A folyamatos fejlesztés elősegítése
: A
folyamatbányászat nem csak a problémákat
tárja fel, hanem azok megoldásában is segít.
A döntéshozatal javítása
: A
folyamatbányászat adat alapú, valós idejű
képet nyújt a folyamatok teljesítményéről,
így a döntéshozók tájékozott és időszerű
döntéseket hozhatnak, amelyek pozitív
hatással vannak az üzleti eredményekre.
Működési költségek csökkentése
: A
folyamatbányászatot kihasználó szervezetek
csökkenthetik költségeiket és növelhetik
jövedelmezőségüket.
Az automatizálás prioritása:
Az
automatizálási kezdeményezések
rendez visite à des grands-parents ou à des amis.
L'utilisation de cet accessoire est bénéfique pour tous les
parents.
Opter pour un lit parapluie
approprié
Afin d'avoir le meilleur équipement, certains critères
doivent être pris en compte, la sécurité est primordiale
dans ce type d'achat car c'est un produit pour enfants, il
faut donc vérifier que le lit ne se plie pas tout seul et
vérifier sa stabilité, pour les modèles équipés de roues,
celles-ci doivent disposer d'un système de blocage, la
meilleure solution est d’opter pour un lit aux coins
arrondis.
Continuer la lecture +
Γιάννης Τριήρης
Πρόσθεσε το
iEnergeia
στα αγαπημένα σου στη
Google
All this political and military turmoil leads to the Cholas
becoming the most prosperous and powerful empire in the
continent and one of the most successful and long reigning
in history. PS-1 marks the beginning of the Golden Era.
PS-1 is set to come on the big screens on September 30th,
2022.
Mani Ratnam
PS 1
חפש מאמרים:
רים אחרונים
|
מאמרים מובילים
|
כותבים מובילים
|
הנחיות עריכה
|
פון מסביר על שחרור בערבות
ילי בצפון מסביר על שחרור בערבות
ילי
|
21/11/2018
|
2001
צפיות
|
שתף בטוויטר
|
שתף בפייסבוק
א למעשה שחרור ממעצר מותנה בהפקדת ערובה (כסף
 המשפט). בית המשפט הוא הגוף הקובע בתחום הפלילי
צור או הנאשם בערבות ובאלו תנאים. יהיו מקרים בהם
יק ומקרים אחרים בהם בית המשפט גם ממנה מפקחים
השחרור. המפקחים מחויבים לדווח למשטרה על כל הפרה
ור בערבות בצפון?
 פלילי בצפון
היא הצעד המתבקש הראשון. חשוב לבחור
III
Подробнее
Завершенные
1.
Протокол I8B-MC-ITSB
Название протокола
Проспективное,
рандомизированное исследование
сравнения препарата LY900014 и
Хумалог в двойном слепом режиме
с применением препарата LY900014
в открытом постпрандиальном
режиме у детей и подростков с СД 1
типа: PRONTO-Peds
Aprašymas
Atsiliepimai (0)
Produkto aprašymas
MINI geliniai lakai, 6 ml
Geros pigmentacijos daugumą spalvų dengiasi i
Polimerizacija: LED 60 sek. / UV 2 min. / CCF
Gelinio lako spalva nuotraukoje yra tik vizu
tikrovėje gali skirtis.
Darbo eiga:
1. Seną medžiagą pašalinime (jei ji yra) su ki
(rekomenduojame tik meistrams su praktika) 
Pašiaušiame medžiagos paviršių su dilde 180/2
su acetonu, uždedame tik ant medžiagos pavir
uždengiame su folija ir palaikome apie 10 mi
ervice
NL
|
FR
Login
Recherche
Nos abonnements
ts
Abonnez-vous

┄┄┄┄┄┄

WHAT THE TASK REQUIRES: Copy out word for word the lines from the start of the records through the line containing "így a döntéshozók tájékozott és időszerű", including that line.

RESPONSE AREA:
A folyamatos fejlesztés elősegítése
: A
folyamatbányászat nem csak a problémákat
tárja fel, hanem azok megoldásában is segít.
A döntéshozatal javítása
: A
folyamatbányászat adat alapú, valós idejű
képet nyújt a folyamatok teljesítményéről,
így a döntéshozók tájékozott és időszerű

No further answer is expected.